Whatever you do, keep all the original parts like the fork. If he decides he wants new technology, I'm sure he'll have no trouble getting a decent price for the bike, though nowhere near what it's probably worth to him. Only the cognoscenti bought FATs; they were never that well known except to very serious riders.

Good luck!


----------



## Phat_Head (Jan 12, 2004)

uphiller said:


> a few things to consider:
> -Brakes: no, the current levers won't work well with v-brakes. you can get problem solvers pulleys... but problem solvers pulleys are not suggested for use with slr plus levers. how to tell if you have slr plus levers? it should say so on the lever body. if you do have slr plus levers, that means you can't use the problem solvers and have to either get new levers to use v-brakes, or just stick with cantis. a good solution here is to just get some avid shorty cyclocross cantis, they brake about as well as v-brakes. honest. just a shade trickier to setup, that's all- and cheaper than replacing brakes, levers, and possibly shifters.
> -as for the suspension fork, see if your current rigid fork is suspension corrected or not. even if it is suspension corrected, i think you are going to run into problems with any modern suspension fork. most forks these days are 80mm, minimum, and back then, forks were generally corrected for like 50mm of travel. if the fork is not corrected at all, then an 80mm fork will ruin the bike's geomtery, turning a quick-handling woods machine into a tank. you might be well-served with just a big tire.
> tim


actually, i had an 80mm marzocchi on my wicked and it rode just fine. it was a little slower in steering, but it didn't kill the geometry. it rode through singletrack very nicely even with the slightly slackened head angle. i am however running the rigid and fat tires now and enjoy it. i do miss the suspension on high speed stutters though.


----------



## BontyRider (Feb 18, 2004)

Wow - Lots of great advice.
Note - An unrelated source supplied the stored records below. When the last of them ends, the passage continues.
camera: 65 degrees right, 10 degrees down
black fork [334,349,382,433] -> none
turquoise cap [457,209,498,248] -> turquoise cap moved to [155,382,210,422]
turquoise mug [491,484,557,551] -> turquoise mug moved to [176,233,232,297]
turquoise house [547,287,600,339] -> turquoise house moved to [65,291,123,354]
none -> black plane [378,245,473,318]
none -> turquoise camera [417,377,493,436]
Thanks everyone!
I will definitely look into the lighter White Bros fork, and cooler Avid brakes. I hadn't even realized half the things I'd need to do to install vbrakes. And it's good to know that others have successfully installed suspension forks on similar frames. This is turning into a fun project.
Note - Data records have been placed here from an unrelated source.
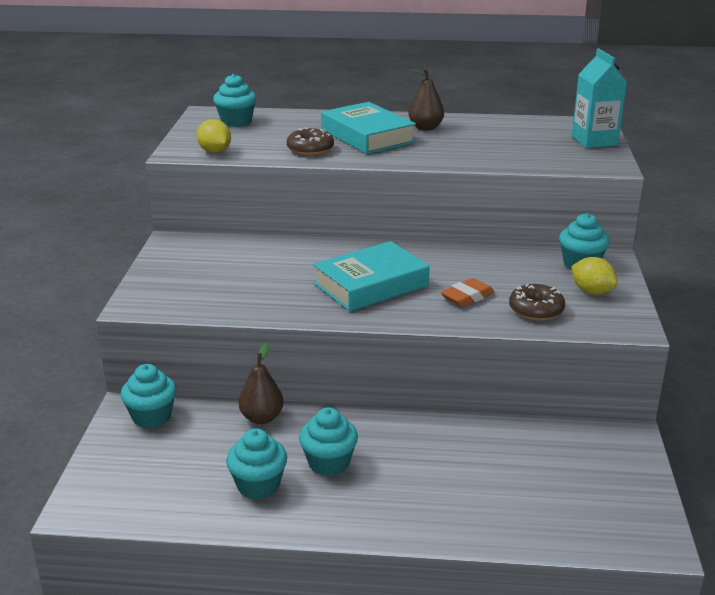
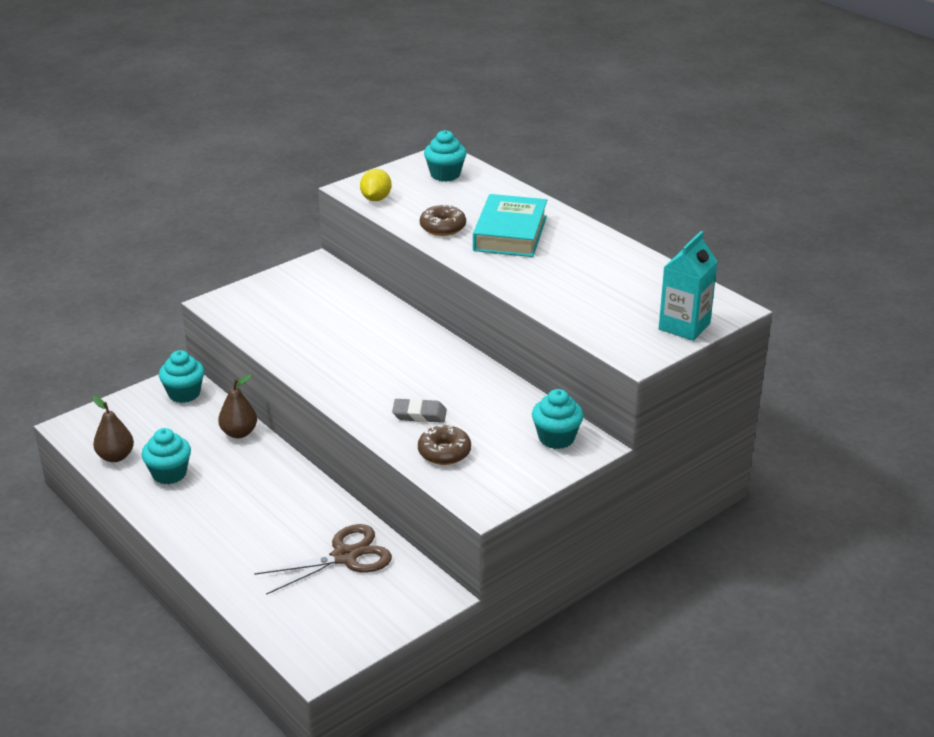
camera: 45 degrees right, 5 degrees up
turquoise cupcake [299,407,358,476] -> none
turquoise book [313,241,430,311] -> none
brown pear [408,69,444,130] -> brown pear moved to [93,396,134,462]
orange eraser [441,278,495,307] -> grey eraser [392,398,447,423]
yellow lemon [571,257,618,295] -> none
none -> brown scissors [254,524,392,595]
Many folks had suggested that I leave the bike as-is, and I certainly appreciate why. It's got a lot of appeal as it is, it's it works well. But I think I'm leaning towards upgrading a few things (and keeping the old parts), because it would get my Dad on the bike more often, and that's what it's all about I think.

I'll post again, once I've made some modifications.

And YES I know the saddle is ridiculously low in that photo! (=


----------